Giulia, le féminicide qui réveille l’Italie
Une jeune fille poignardée à mort par son petit ami et l’Italie s’enflamme. Avant de réaliser que l’indignation ne suffit pas. La victime est… la 106e de l’année
Pendant plus d’un mois la « ragazza » Giulia Cecchettin a occupé le devant de la scène médiatique italienne pendant plus d’un mois : « Une » des quotidiens, ouverture des journaux télévisés, sujets de talk-shows, d’éditoriaux en tout genre. Qu’avait bien pu faire cette jeune habitante de la Vénétie âgée de 22 ans, sage étudiante en ingénierie médicale à Padoue ? Une fille à l’expression douce, rassurante, au visage lisse, dénué de maquillage. Mademoiselle tout le monde, menant une vie tranquille. Sans doute.
Elle disparaît le 11 novembre. On la retrouve le 18, une semaine plus tard, au bord d’un lac, à 100 kilomètres de son domicile de Vigonovo (Vénétie), poignardée à mort en plein cœur.

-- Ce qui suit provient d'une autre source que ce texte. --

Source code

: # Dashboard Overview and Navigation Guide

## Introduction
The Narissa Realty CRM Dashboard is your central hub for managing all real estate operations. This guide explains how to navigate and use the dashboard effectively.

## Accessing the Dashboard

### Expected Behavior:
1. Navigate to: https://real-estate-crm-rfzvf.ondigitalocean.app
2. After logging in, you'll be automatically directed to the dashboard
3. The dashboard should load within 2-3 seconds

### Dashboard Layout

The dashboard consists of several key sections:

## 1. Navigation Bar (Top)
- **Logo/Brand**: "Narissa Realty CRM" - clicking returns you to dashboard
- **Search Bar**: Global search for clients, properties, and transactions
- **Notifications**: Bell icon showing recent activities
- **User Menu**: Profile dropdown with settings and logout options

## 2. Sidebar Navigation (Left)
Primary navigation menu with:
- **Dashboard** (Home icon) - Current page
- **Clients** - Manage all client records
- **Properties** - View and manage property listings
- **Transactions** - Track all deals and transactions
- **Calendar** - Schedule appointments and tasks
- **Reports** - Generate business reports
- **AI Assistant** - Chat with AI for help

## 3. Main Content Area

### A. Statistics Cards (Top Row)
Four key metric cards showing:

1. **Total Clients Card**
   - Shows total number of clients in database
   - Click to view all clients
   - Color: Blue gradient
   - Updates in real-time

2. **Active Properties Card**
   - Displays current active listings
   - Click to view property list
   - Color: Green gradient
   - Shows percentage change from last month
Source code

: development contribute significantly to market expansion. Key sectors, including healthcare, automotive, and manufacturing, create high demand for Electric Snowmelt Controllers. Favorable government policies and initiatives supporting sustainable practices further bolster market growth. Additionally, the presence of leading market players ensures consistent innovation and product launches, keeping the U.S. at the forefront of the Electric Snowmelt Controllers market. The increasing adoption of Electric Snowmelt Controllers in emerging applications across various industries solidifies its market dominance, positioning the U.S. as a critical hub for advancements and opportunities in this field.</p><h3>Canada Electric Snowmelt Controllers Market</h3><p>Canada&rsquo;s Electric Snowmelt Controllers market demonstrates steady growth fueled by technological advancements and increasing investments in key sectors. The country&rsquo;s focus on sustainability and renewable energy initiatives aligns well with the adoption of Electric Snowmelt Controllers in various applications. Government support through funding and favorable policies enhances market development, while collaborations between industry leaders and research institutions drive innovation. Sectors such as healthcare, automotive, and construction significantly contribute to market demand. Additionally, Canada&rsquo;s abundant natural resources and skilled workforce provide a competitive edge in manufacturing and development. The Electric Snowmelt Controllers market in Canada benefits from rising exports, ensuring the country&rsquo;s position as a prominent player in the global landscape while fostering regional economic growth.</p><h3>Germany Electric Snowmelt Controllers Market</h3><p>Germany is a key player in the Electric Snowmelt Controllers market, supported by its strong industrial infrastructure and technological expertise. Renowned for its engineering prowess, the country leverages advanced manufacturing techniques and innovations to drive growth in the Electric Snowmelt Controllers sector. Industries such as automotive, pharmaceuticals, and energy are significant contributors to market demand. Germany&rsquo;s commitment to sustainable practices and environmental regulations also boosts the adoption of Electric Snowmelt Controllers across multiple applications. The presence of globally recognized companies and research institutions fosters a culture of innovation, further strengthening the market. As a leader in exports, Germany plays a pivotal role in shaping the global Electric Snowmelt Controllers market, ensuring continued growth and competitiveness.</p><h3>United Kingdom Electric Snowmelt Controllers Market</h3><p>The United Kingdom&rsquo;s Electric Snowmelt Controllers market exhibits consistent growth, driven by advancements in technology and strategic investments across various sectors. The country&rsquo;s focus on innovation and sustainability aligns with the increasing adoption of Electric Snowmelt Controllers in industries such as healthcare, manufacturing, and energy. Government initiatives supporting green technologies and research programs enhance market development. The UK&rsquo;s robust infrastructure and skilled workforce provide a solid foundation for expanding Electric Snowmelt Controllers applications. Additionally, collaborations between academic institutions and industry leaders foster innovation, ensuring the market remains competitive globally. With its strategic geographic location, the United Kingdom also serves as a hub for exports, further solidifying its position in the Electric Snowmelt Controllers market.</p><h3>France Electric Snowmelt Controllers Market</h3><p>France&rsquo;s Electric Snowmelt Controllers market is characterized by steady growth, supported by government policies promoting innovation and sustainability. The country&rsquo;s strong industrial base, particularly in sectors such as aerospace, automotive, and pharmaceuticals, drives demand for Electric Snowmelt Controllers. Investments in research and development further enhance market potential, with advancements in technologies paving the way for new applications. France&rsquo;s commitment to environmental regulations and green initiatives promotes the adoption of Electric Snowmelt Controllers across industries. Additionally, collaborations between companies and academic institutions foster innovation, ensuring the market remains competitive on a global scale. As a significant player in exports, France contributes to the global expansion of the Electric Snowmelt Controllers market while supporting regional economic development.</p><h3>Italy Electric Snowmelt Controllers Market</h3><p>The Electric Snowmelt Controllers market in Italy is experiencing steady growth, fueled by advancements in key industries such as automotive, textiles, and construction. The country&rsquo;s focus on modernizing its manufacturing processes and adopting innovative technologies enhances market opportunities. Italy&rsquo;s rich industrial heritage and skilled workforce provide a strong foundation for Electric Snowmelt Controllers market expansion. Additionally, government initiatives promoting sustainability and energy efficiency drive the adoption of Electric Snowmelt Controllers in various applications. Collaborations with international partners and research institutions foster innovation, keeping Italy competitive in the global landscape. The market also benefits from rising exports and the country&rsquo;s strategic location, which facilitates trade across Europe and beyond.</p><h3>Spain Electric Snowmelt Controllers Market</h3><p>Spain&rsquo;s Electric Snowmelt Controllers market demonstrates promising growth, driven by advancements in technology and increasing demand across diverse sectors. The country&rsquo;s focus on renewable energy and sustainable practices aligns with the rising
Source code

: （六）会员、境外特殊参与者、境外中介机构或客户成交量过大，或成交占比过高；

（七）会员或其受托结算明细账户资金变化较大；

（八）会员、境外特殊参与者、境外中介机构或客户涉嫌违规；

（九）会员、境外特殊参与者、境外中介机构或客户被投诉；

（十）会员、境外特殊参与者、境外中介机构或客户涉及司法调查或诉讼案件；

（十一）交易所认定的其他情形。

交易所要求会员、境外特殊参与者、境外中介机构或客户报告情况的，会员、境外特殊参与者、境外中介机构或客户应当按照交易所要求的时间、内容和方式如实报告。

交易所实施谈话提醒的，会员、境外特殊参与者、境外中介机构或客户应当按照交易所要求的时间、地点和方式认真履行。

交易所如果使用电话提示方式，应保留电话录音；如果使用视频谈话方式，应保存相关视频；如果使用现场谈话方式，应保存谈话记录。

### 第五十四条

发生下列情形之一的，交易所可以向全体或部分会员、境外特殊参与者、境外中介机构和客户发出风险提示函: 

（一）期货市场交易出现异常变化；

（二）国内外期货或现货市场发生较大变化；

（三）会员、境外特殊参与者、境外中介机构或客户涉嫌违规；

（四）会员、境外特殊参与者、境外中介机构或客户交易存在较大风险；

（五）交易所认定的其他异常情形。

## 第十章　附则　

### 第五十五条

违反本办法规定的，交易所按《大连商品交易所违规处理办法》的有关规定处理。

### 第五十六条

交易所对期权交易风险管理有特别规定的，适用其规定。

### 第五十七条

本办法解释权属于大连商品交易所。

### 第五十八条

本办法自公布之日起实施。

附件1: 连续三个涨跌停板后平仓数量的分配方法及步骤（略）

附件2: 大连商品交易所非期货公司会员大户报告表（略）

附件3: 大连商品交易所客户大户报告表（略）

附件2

Sa fin cruelle, violente, totalement injuste déchaine la péninsule.
Immédiatement soupçonné, son petit ami, Felippo Turetta, en fuite . Elle lui avait annoncé ce soir-là la fin de leur relation. Le public se déchaine. Il faut retrouver l’assassin à tout prix. Des caméras sont installées sur les autoroutes de Vénétie, puis du Haut-Adige, en Autriche et enfin en Allemagne. Tous les postes de police sont mis en alerte. Il est arrêté à Leipzig, à 800 kilomètres de chez lui. Et extradé le 25. Mais pour l’opinion publique, l’histoire ne doit s’arrêter là.
L’Italie ne cesse de pleurer Giulia, d’exprimer sa douleur, de réclamer des explications. Manifestations, rassemblements, messes, pèlerinages, retraites aux flambeaux, déclarations diverses, lettres ouvertes, talk-shows se succèdent frénétiquement… jusqu’à ce que des figures historiques du féminisme italien, l’écrivaine Natalia Aspesi ou la journaliste Anna Lisa Girardi posent la question qui dérange. Le feuilleton « Giulia » a-t-il une fin alors que ses parents prennent la parole dans les médias et que l’assassin lui-même voudrait s’exprimer ?
Ces intellectuelles féministes commencent à donner un sens à l’ampleur du torrent de larmes et de mots qui a déferlé sur le pays. « Parce que nous sommes toutes contraintes de vivre avec un sentiment d’angoisse collective » expliquent-elles. Parce que Giulia n’avait que 22 ans, qu’elle allait obtenir son diplôme, qu’elle était calme et sérieuse. Parce que son allure, son visage de jeune femme « ordinaire » en fait une figure dans laquelle la majorité des femmes peut se reconnaître.
Du coup, expliquent ces observatrices attentives du « machisme » italien, le « féminicide » de Giulia représente un point de non-retour et dénonce : « le grand ennemi de la femme reste le patriarcat » italien avec son lot de « valeurs positives décadentes et violentes… qui tendent à proliférer. »
Finalement, les médias décident d’abandonner le registre de l’indignation pour se pencher sur les statistiques. Et ils constatent que le meurtre de Giulia est… le 106e féminicide depuis le début de l’année. Six autres ont été commis depuis la mort de la jeune femme. Pour dénoncer un phénomène hideux, l’information prend enfin le pas. Plutôt que l’indignation bruyante, mauvaise façon de masquer la culpabilité collective de l’Italie.